Burkhard Bilger's piece about kids riding bulls, "The Ride of their Lives" in Oklahoma and Texas in this week's New Yorker provides a fantastic illustration of how kids can grow and thrive in all sorts of lives and how our ideas about what childhood 'should' be are circumscribed by our tribe.

I thought about a playground near my house in Brooklyn, in Park Slope. A couple of years ago, it was beautifully renovated by the city, with a rock-lined stream meandering through it and an old-fashioned pump that children could crank to set the water flowing. The stream was the delight of the neighborhood for a while, thronged with kids splashing through the shallows and floating sticks down the current. Yet some parents were appalled. The rocks were a menace, they declared. The edges were too sharp, the surfaces too slippery. A child could fall and crack her skull. “I actually kept tapping them to check if they were really rocks,” one commenter wrote on the Park Slope Parents Web site. “It seemed odd to me to have big rocks in a playground.” Within two weeks, a stonemason had been brought in to grind the edges down. The protests continued. One mother called a personal-injury lawyer about forcing the city to remove the rocks. Another suggested that something be done to “soften” them. “I am actually dreading the summer because of those rocks,” still another complained.
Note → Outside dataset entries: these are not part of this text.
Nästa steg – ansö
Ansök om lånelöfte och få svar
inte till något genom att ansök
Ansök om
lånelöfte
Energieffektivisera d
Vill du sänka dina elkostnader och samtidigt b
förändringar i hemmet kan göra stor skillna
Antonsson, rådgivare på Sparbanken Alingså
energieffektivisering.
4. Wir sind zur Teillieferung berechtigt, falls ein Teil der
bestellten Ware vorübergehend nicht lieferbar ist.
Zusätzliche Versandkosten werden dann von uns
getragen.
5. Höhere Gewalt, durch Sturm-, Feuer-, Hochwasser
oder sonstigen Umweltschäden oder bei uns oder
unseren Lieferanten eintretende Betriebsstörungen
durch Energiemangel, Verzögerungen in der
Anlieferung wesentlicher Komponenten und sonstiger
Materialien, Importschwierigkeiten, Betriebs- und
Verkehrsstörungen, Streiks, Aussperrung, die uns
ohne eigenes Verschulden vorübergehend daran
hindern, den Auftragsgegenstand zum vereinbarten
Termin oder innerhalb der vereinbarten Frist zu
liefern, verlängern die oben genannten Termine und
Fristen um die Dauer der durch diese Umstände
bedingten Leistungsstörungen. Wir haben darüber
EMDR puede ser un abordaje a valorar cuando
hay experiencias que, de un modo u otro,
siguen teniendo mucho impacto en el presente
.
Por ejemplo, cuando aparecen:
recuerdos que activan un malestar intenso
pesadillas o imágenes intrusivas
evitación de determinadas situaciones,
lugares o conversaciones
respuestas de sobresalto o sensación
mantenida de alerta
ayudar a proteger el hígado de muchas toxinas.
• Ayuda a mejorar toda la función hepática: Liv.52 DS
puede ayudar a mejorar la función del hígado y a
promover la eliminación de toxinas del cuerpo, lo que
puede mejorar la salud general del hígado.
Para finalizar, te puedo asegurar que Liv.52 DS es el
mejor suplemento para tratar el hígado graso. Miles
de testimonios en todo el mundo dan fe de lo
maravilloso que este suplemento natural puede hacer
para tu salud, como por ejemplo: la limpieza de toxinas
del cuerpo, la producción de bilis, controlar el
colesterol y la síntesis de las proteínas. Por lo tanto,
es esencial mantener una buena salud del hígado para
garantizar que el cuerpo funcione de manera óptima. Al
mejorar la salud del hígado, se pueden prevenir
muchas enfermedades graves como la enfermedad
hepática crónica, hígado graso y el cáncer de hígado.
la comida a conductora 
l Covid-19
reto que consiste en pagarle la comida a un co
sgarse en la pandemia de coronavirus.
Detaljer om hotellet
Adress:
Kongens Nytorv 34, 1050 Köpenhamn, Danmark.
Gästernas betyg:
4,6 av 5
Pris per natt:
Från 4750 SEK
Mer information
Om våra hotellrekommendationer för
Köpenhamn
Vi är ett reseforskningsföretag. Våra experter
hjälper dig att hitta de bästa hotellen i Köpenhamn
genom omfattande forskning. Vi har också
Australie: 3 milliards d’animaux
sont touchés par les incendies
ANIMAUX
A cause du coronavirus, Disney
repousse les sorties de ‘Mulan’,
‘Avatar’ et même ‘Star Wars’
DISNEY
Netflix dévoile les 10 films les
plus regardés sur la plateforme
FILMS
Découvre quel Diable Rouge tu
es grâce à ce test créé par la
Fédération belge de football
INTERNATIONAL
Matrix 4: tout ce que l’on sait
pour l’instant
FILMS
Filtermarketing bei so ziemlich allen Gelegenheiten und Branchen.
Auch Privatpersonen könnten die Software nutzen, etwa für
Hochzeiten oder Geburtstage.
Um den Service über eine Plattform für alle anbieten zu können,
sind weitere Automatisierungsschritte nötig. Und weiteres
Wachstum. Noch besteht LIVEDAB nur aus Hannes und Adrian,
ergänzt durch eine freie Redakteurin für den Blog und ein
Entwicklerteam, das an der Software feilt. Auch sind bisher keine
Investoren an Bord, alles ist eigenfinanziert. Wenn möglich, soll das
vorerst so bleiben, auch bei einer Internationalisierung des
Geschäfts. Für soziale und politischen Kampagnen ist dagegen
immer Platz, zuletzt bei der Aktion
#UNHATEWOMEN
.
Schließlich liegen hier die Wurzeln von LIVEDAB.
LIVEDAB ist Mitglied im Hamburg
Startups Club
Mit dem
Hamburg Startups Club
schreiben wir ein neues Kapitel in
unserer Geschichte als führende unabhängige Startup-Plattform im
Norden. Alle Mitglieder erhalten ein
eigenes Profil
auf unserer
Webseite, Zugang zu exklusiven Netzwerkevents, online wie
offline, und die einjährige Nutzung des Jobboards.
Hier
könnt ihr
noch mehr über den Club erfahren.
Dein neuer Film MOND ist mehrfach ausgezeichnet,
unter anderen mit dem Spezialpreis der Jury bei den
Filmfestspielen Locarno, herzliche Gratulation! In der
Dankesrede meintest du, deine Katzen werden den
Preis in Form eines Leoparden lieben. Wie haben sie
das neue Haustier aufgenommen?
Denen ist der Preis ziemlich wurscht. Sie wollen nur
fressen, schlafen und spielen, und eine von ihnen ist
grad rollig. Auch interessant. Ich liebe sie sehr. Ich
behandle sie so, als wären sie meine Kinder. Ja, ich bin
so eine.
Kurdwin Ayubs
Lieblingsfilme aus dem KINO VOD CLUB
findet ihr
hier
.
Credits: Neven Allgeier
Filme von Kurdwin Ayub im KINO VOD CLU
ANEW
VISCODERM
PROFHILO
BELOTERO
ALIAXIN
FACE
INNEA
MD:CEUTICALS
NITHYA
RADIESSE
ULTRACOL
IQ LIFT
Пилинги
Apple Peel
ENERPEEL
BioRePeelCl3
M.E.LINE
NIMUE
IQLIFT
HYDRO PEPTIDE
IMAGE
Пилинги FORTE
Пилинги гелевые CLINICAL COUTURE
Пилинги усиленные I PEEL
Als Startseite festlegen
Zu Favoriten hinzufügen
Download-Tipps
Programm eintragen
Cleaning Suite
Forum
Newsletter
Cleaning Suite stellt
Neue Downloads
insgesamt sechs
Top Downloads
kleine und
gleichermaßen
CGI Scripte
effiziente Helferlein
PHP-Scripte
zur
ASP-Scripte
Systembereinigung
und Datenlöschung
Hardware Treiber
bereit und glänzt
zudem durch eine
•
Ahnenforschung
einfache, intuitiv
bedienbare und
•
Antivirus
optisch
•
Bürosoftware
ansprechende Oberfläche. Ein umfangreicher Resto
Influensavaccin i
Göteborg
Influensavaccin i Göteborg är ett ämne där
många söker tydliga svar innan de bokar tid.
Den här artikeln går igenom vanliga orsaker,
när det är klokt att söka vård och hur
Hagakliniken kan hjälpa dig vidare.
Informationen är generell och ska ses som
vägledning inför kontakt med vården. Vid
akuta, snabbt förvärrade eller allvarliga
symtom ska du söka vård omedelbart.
The parents at the camp flipped this attitude on its head. They valued courage over caution, grit over sensitivity. They revelled in the raw physicality of boys. The mothers sat in the bleachers taking videos and hollering advice—“Wyatt, just ride the way Daddy taught you!” The fathers straddled the chute, leaning over their sons to cinch the rope and shove the calf into position: “Are you ready?” “Yes, sir!” “You’ve got to take the fight to him.” “Yes, sir!” “You’ve got to want it.” When the gate blew open, they leaped up on the rail and watched their sons with clenched fists and narrowed eyes. They weren’t stage parents, for the most part. They just took following your bliss to its logical extreme. “I’d let my kid do whatever he has a passion for,” one mother told me, “even if he wanted to be a piano player.”
— New Yorker

"Even if he wanted to become a piano player" instantly become a piece of shorthand at my house. 
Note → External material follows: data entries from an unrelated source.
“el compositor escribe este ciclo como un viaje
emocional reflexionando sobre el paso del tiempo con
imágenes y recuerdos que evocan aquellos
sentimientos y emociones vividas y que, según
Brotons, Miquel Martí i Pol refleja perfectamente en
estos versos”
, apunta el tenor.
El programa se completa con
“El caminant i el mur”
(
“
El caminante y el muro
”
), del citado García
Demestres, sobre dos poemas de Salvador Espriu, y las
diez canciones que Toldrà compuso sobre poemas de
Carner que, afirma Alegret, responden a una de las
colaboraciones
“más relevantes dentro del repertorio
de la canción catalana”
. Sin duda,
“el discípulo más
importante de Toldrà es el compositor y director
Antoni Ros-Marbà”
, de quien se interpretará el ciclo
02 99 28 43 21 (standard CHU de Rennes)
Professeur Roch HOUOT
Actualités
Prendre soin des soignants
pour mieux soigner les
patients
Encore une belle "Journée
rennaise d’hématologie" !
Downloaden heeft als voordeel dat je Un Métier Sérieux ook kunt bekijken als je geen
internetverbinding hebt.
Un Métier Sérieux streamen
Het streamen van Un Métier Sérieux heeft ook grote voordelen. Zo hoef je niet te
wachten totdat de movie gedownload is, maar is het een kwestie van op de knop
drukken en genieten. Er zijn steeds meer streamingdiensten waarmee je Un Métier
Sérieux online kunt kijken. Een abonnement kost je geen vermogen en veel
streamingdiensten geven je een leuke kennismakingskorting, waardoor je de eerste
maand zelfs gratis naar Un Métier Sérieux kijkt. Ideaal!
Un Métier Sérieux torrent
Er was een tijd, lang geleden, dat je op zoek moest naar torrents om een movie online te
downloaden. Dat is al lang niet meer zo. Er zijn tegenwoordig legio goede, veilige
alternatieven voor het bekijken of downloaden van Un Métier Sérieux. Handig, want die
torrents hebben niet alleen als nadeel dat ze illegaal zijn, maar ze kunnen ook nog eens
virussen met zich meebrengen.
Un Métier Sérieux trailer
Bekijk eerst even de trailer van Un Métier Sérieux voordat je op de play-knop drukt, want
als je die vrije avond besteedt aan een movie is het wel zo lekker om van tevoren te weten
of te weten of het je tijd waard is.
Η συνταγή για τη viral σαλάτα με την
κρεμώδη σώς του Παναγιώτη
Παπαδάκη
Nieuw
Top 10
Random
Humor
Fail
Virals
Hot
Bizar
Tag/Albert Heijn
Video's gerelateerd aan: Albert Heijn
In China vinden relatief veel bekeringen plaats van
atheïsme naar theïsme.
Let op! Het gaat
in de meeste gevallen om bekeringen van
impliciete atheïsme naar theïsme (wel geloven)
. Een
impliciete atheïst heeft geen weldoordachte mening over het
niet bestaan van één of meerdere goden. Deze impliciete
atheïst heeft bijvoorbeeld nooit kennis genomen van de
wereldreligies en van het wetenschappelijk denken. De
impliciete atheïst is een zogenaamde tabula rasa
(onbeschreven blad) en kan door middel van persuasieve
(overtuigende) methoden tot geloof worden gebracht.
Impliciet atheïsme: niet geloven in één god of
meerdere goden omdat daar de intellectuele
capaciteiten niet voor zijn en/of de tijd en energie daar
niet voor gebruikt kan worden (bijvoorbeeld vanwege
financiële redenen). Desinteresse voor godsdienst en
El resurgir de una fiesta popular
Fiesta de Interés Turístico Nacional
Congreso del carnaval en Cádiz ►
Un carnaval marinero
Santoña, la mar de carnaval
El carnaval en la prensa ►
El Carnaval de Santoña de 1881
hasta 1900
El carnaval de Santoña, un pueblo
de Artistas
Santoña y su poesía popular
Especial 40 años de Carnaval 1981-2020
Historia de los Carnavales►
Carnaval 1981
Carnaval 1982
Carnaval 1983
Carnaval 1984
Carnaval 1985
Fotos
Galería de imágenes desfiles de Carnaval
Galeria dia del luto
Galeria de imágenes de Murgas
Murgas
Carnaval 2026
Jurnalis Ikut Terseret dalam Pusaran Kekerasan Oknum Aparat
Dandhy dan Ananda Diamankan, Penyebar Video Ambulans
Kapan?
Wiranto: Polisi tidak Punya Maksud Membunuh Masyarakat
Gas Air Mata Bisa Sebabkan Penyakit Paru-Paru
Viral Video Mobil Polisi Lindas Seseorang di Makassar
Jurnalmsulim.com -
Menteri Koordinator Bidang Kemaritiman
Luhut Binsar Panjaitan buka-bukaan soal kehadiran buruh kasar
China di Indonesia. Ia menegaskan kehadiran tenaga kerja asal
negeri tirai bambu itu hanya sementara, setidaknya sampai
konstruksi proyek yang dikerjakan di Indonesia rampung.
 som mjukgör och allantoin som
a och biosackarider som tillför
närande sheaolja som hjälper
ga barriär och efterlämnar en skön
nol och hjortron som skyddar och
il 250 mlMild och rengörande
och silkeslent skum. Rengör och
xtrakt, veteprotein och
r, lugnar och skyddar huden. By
Finally, I have been thinking about that stupid bromide "It takes a village to raise a child," because of the reaction that has been prompted by two similar law-suits filed by people who have left hasidic communities, one just outside of Montreal (Mike Finnerty conducted a really thoughtful interview with Yohanan Lowen, the man formerly of the Tosh community; you can get there if you follow the link to audio).    I don't write about it much, but I have spent a lot of time working with ultra-Orthodox Jews in various settings.  One thing that the reaction to these two stories illustrates to me is how confused we (by that I mean everyone who isn't an ultra-orthodox Jew or part of some other tight-knit, small traditional community) are about 'community.'  We value 'community' in the abstract, we love to say "it takes a village to raise a child" but we have little experience of the travails of living in a village.  Someone I know who grew up in Grenada told me that if he did something wrong at school he would get spanked by the teacher and then when he walked home, the neighbour-ladies on his street would see him come by, crying, and each in turn would call him by name up to their front porch and each one would give him yet another spanking because they knew why he was crying "You didn't listen to the teacher?"  To me this is a perfect illustration of the mixed-blessings of growing up in a village.  Tight-knit communities are tight-knit because people feel responsible for one another and entitled to enforce compliance to community standards, in particular when it comes to kids.  They coerce people to act right.  They are conservative; they do not value change and are wary of outside ideas and different people.  Some communities are more like this, some less but you can't have maximum individualism and still eat the cake of a shared set of values and communal responsibility.  There is a reason people are leaving villages all over the world; we live in an age where personal expression and individualism are more important than adhering to norms set by the past and our neighbours. 

Three angles on how those around us grow us up into who we are.